**YOUR INSTRUCTIONS**
Could you set down the passage on Creutzfeldt-Jakob disease word for word, from "is the most" up to and including "conditions from CJD."?

**SELECTED EXCERPT**
*****

Variations in the typical course appear in inherited and transmitted
forms of the disease. Most mutations causing fCJD have a slightly
earlier mean age of onset, although usually an otherwise similar clinical and radiologic presentation to sCJD. In GSS, ataxia is usually a
prominent and presenting feature, with dementia occurring late in the
disease course. GSS presents earlier than sCJD (mean age 43 years) and
is typically more slowly progressive than sCJD; death usually occurs
within 5 years of onset. FFI is characterized by insomnia and dysautonomia; dementia occurs only in the terminal phase of the illness.
Rare sporadic cases have been identified. Variant CJD has an unusual
clinical course, with a prominent psychiatric prodrome that may
include visual hallucinations and early ataxia, whereas frank dementia
is usually a late sign of vCJD.
■ DIFFERENTIAL DIAGNOSIS
Many conditions mimic CJD. Dementia with Lewy bodies (Chap. 434)
is the most common disorder to be mistaken for CJD. It can present
in a subacute fashion with delirium, myoclonus, and extrapyramidal
features. Other neurodegenerative disorders to consider include AD,
FTD, corticobasal degeneration, progressive supranuclear palsy, ceroid
lipofuscinosis, and myoclonic epilepsy with Lafora bodies. The absence
of abnormalities on diffusion-weighted and fluid-attenuated inversion
3421Prion Diseases CHAPTER 438
recovery (FLAIR) MRI will almost always distinguish these dementing
conditions from CJD.
Hashimoto’s encephalopathy, which presents as a subacute progressive encephalopathy with myoclonus and periodic triphasic complexes
on the EEG, should be excluded in every case of suspected CJD. It
is diagnosed by the finding of high titers of antithyroglobulin or
antithyroid peroxidase (antimicrosomal) antibodies in the blood and
improves with glucocorticoid therapy. Unlike CJD, fluctuations in
severity typically occur in Hashimoto’s encephalopathy.
Intracranial vasculitides (Chap. 363) may produce nearly all of the
symptoms and signs associated with CJD, sometimes without systemic
abnormalities. Myoclonus is exceptional with cerebral vasculitis, but
focal seizures may confuse the picture. Prominent headache, absence
of myoclonus, stepwise change in deficits, abnormal CSF, and focal
white matter change on MRI or angiographic abnormalities all favor
vasculitis.

*****

**GIVEN DATA**
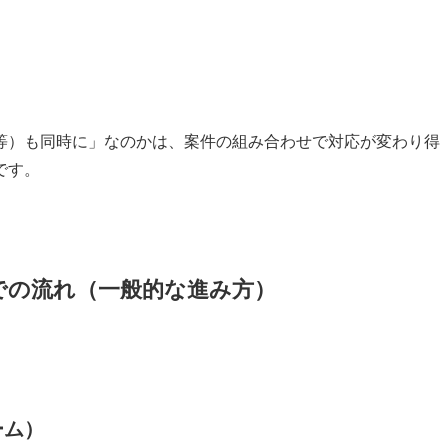
等）も同時に」なのかは、案件の組み合わせで対応が変わり得
です。
までの流れ（一般的な進み方）
ーム）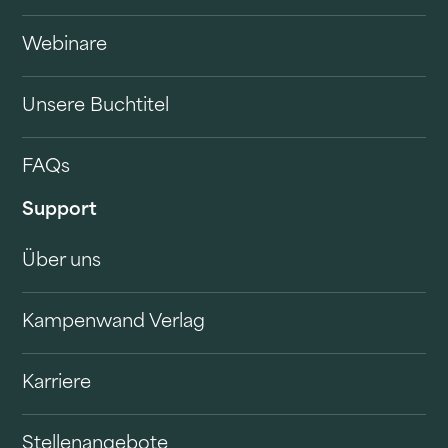
Webinare
Unsere Buchtitel
FAQs
Support
Über uns
Kampenwand Verlag
Karriere
Stellenangebote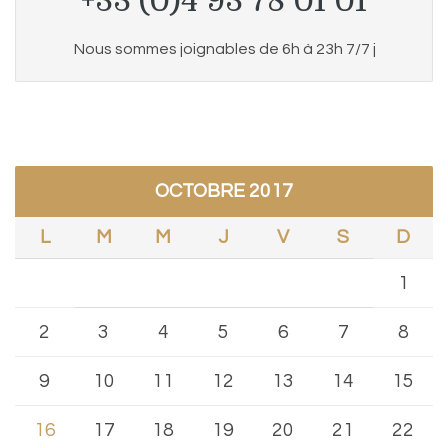
+33 (0)4 93 78 01 01
Nous sommes joignables de 6h à 23h 7/7 j
OCTOBRE 2017
L
M
M
J
V
S
D
1
2
3
4
5
6
7
8
9
10
11
12
13
14
15
16
17
18
19
20
21
22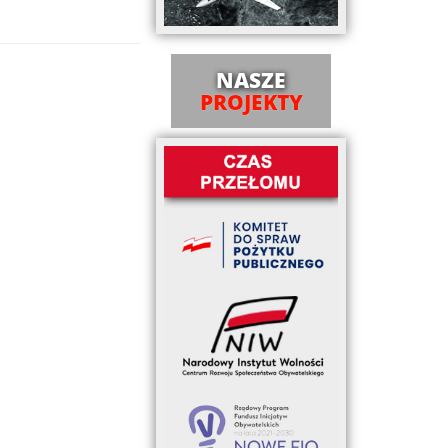
NASZE
PROJEKTY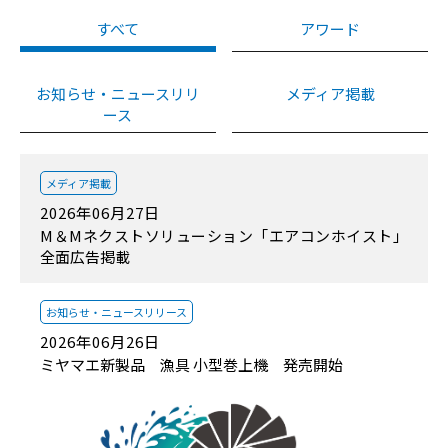
すべて
アワード
お知らせ・ニュースリリ
メディア掲載
ース
メディア掲載
2026年06月27日
M＆Mネクストソリューション「エアコンホイスト」
全面広告掲載
お知らせ・
ニュースリリース
2026年06月26日
ミヤマエ新製品 漁具 小型巻上機 発売開始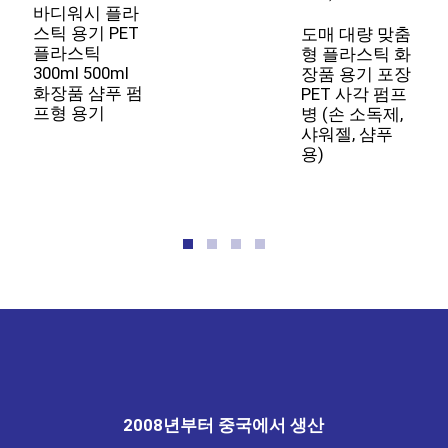
바디워시 플라
스틱 용기 PET
도매 대량 맞춤
도
플라스틱
형 플라스틱 화
3
300ml 500ml
장품 용기 포장
6
화장품 샴푸 펌
PET 사각 펌프
1
프형 용기
병 (손 소독제,
P
샤워젤, 샴푸
용)
2008년부터 중국에서 생산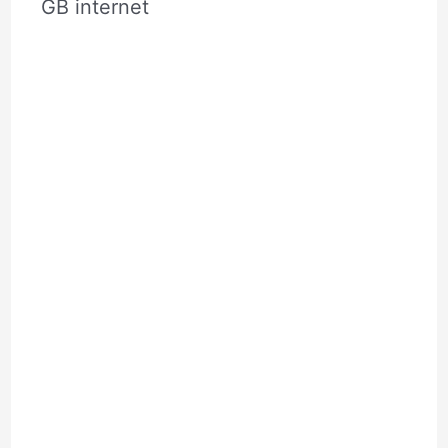
GB internet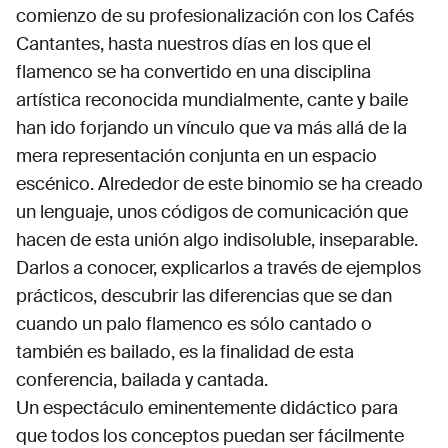
comienzo de su profesionalización con los Cafés
Cantantes, hasta nuestros días en los que el
flamenco se ha convertido en una disciplina
artística reconocida mundialmente, cante y baile
han ido forjando un vínculo que va más allá de la
mera representación conjunta en un espacio
escénico. Alrededor de este binomio se ha creado
un lenguaje, unos códigos de comunicación que
hacen de esta unión algo indisoluble, inseparable.
Darlos a conocer, explicarlos a través de ejemplos
prácticos, descubrir las diferencias que se dan
cuando un palo flamenco es sólo cantado o
también es bailado, es la finalidad de esta
conferencia, bailada y cantada.
Un espectáculo eminentemente didáctico para
que todos los conceptos puedan ser fácilmente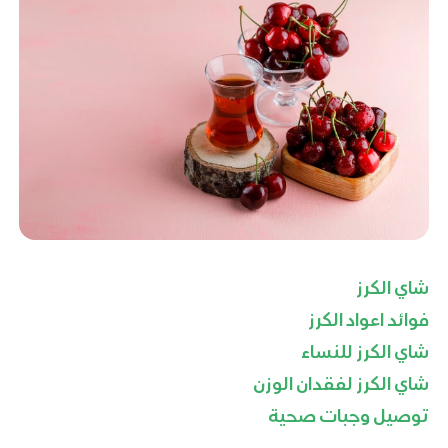
شاي الكرز
فوائد اعواد الكرز
شاي الكرز للنساء
شاي الكرز لفقدان الوزن
توصيل وجبات صحية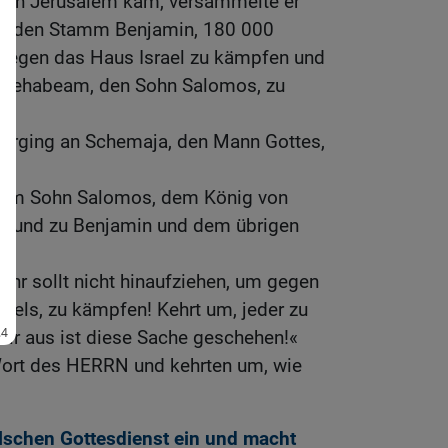
ach Jerusalem kam, versammelte er
d den Stamm Benjamin, 180 000
 gegen das Haus Israel zu kämpfen und
 Rehabeam, den Sohn Salomos, zu
 erging an Schemaja, den Mann Gottes,
em Sohn Salomos, dem König von
a und zu Benjamin und dem übrigen
 Ihr sollt nicht hinaufziehen, um gegen
raels, zu kämpfen! Kehrt um, jeder zu
ir aus ist diese Sache geschehen!«
Wort des HERRN und kehrten um, wie
lschen Gottesdienst ein und macht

*****

**EXERCISE OUTPUT**
is the most common disorder to be mistaken for CJD. It can present
in a subacute fashion with delirium, myoclonus, and extrapyramidal
features. Other neurodegenerative disorders to consider include AD,
FTD, corticobasal degeneration, progressive supranuclear palsy, ceroid
lipofuscinosis, and myoclonic epilepsy with Lafora bodies. The absence
of abnormalities on diffusion-weighted and fluid-attenuated inversion
3421Prion Diseases CHAPTER 438
recovery (FLAIR) MRI will almost always distinguish these dementing
conditions from CJD.